_課題_.
#1 卒業生紹介の文章のうち、「高3の夏まで国公立大を目指していた自分に、突然生まれた芸術大学という選択肢」から「ないの?」と言われたんです。」までの部分を一字一句そのまま書き出してください。
#2 卒業生紹介の文章を、最後の文の後から書き継いでください。

卒業生紹介
京都芸術大学を卒業し、活躍している先輩を紹介します。
山本真梨菜さん
シャープ株式会社 新規ヘルスケアPJチーム何もなかった私だから、何でもできる。
“誰かの心を動かす”という企画の原点を学び、チャレンジを広げてきた。
高3の夏まで国公立大を目指していた自分に、突然生まれた芸術大学という選択肢
山本さんは、どんな高校時代を過ごしていたんですか?
- 山本
- 香川県の山の中にある、普通の高校に通っていました。高校3年の夏までは、国公立大学に進学するつもりで受験勉強をしていたんです。
デザインに興味はあったのですか?
- 山本
- 勉強のあいまに趣味のような感覚で、文字のフォントデザインを集めた本を本屋で眺めたり、ときどき買ったりしていました。そしたらある日、父からふと「それを本気で学ぼうとは思わないの?」と言われたんです。
お父さんのほうから。

_記録一覧_.
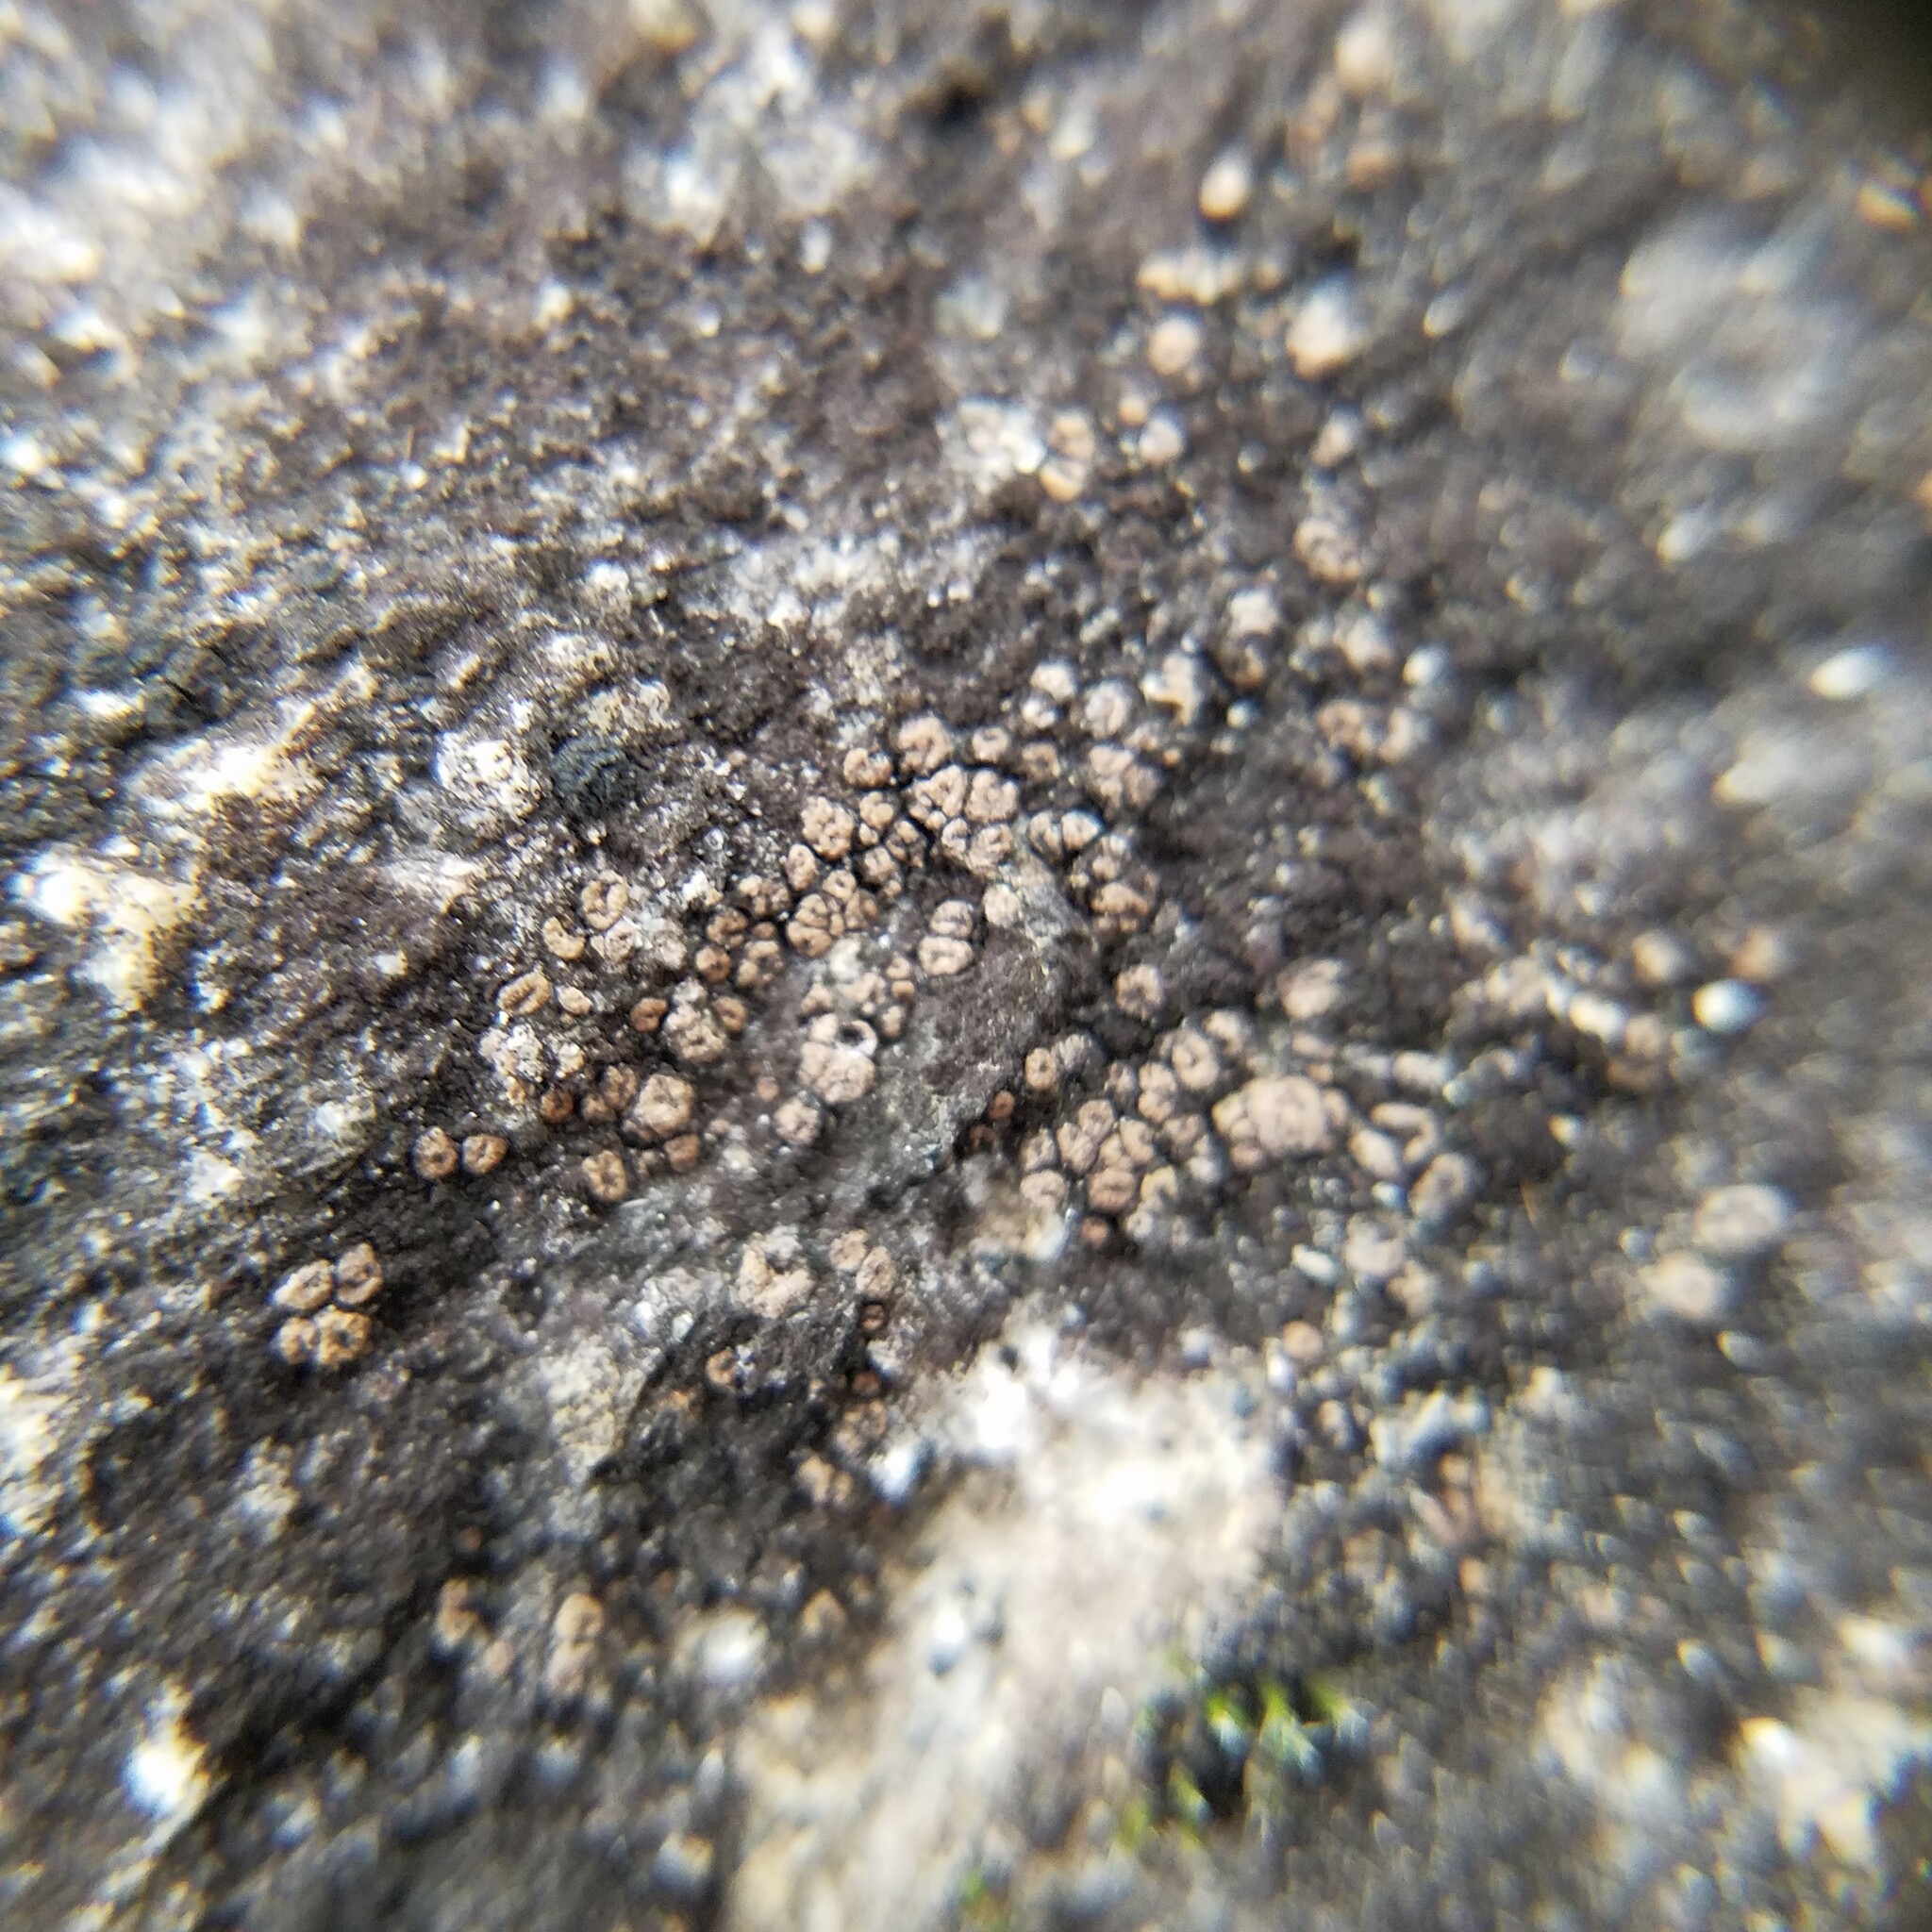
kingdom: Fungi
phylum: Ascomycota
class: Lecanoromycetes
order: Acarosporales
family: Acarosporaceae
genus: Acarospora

==

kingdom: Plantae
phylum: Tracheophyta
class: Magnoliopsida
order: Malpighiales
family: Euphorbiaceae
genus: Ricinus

_想定される解答_.
#1
高3の夏まで国公立大を目指していた自分に、突然生まれた芸術大学という選択肢
山本さんは、どんな高校時代を過ごしていたんですか?
- 山本
- 香川県の山の中にある、普通の高校に通っていました。高校3年の夏までは、国公立大学に進学するつもりで受験勉強をしていたんです。
デザインに興味はあったのですか?
- 山本
- 勉強のあいまに趣味のような感覚で、文字のフォントデザインを集めた本を本屋で眺めたり、ときどき買ったりしていました。そしたらある日、父からふと「それを本気で学ぼうとは思わないの?」と言われたんです。

#2
- 山本
- それまで、自分の中には芸術大学に行くという発想はまったく無かったんです。それが突然、親のほうから「学んでもいい」と言ってもらえたことで、「じゃあ、大学を調べてみようかな」と選択肢が生まれたんです。
高3の夏に、ふいに芸術大学が進路先の候補に入ってきたんですね。
- 山本
- 個人的に京都が好きだったので、ネットで『京都 芸術大学』と検索して。オープンキャンパスの時期はもう過ぎていたのですが、母と大学に行かせてもらって、少し見学をさせてもらいました。そこでギャルリ・オーブを見た瞬間に「ここで学びたい」と直感的に思いました。
直感で。
- 山本
- ここで大学生活が送れたら楽しいだろうな、と思ったんです。一緒に来ていた母も「私も学生だったらここに行きたい」と言ってくれて。それが10月くらいの出来事で、受験を決めたのは11月でした。
夏までは国公立大学を受けようと思っていたところから、急展開ですね!
サプライズ企画で学んだ、人の心を動かすよろこび。
クロステックデザインコースを選んだのは、どういう理由から?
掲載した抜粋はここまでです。